ITEM 11. Such immigration policies must include provisions compelling Canadian employers who recruit workers from outside Canada, and Landed Immigrants (with pre-arranged jobs) in particular, to give conditional Contracts of Employment. These must include a guarantee of supervised employment ("internship") lasting for at least the time required by the professional licensing bodies to meet their Canadian experience requirements for full membership, and to permit the individual to prepare for and write any examinations that the licensing bodies may require. (Example: the A.P.E.O. - Association of Professional Engineers of Ontario - requires one year of Canadian work experience, the passing of some professional examinations and a successful interview with an appointed panel, before it will admit someone to membership and allow them to use the P.Eng. title. The purpose is to protect public safety, by ensuring that its members are technically competent. There are also fees involved which the individual has to pay - not large fees for someone who has a job as an engineer, but difficult or impossible for someone who is prevented from working because of silly rules, discrimination etc.). In this connection it must be remembered that someone who is being stopped from working, for whatever reason, is being stopped from being a tax payer.
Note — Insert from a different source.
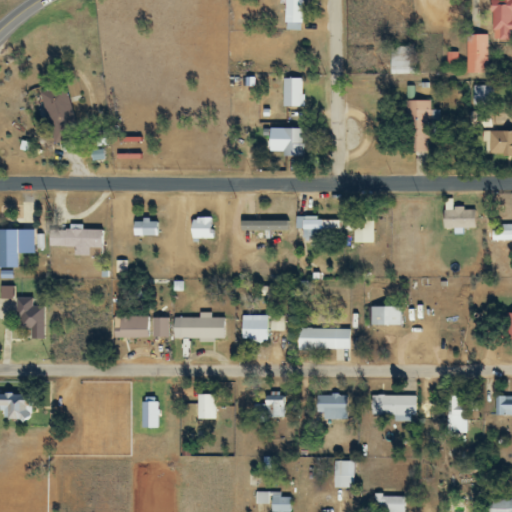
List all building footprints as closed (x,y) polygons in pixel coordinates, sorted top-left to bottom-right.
[(289,0),(289,30),(307,30),(306,0),(289,0)] [(511,0),(502,0),(497,0),(498,41),(511,40),(511,0)] [(491,74),(491,35),(471,35),(471,74),(491,74)] [(418,74),(418,46),(394,46),(394,74),(418,74)] [(308,79),(288,79),(288,107),(308,107),(308,79)] [(478,86),(478,107),(497,107),(497,86),(478,86)] [(58,144),(83,138),(70,87),(44,93),(58,144)] [(412,153),(434,153),(434,102),(412,102),(412,153)] [(288,158),(308,158),(308,128),(288,128),(288,158)] [(494,156),(511,156),(511,132),(494,133),(494,156)] [(449,230),(480,230),(480,209),(449,209),(449,230)] [(246,240),(293,240),(293,221),(276,221),(276,217),(246,217),(246,240)] [(379,245),(379,218),(354,218),(354,233),(359,233),(359,245),(379,245)] [(197,219),(197,240),(219,240),(219,219),(197,219)] [(306,240),(345,240),(345,220),(302,220),(302,230),(306,230),(306,240)] [(163,222),(138,222),(138,237),(163,237),(163,222)] [(511,223),(505,224),(505,231),(498,231),(498,241),(511,241),(511,223)] [(107,258),(108,231),(53,230),(53,248),(79,248),(79,257),(107,258)] [(38,299),(22,299),(22,329),(37,330),(37,340),(50,340),(50,309),(38,309),(38,299)] [(406,308),(374,308),(374,327),(406,327),(406,308)] [(119,317),(119,339),(173,339),(173,317),(119,317)] [(177,317),(177,342),(229,341),(229,317),(177,317)] [(272,345),(272,333),(288,333),(288,317),(250,317),(250,345),(272,345)] [(355,330),(302,330),(302,350),(355,350),(355,330)] [(5,418),(36,420),(37,394),(6,393),(5,418)] [(264,407),(264,418),(288,418),(288,394),(269,394),(269,407),(264,407)] [(220,395),(202,395),(202,420),(220,420),(220,395)] [(322,395),(322,420),(351,420),(351,395),(322,395)] [(472,395),(451,395),(451,433),(472,433),(472,395)] [(375,417),(420,417),(420,396),(375,396),(375,417)] [(500,417),(511,416),(511,396),(500,397),(500,417)] [(338,461),(338,489),(359,489),(359,461),(338,461)] [(275,511),(294,511),(294,494),(259,494),(259,505),(275,505),(275,511)] [(377,511),(409,511),(409,496),(378,496),(377,511)] [(511,511),(511,497),(489,497),(488,511),(511,511)]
■ Immigration policies must also include incentives to Canadian employers to offer internships, of the type just described, to all new immigrants and not just those who have pre-arranged jobs prior to arrival in Canada. In this connection, it is obvious that anybody preparing for exams set by the licensing bodies requires satisfactory conditions in which to do it i.e. freedom from circumstantial harassment due to unemployment and consequential lack of income to live on.

■ A new law, making it a criminal offence for an employer to dismiss a new immigrant before he / she has sufficient insurable weeks of employment to qualify for Employment Insurance income support, must be introduced. This happened to Mr. Chisholm, in Montreal, shortly after arriving from the U.K. back in 1982.

GENERAL. Canadians will have to be told to stop criticising immigrants on such "grounds" as being un-wanted competition for jobs, or suggesting that are not wanted in Canada's major cities. The real  problem is that the economy is creating far too few jobs relative to the numbers needing them - immigrants as well as Canadians who are unemployed in real terms - and this is what really has to be dealt with, with all that it necessitates in terms of proper attention to basic wealth creation, properly-designed immigration policies, attention to the true size of the unemployment problem, and properly-designed human resources development policies. Canadians must also be reminded that they themselves were immigrants at one time, or are descendants of immigrants, except for members of the "First Nations".

We don't want public opinion and policies based on ill-informed and pejorative crap, involving criticism of  immigrants on such "grounds" as being un-wanted competition for jobs, or suggesting that are not wanted. This is not in anybody's interest.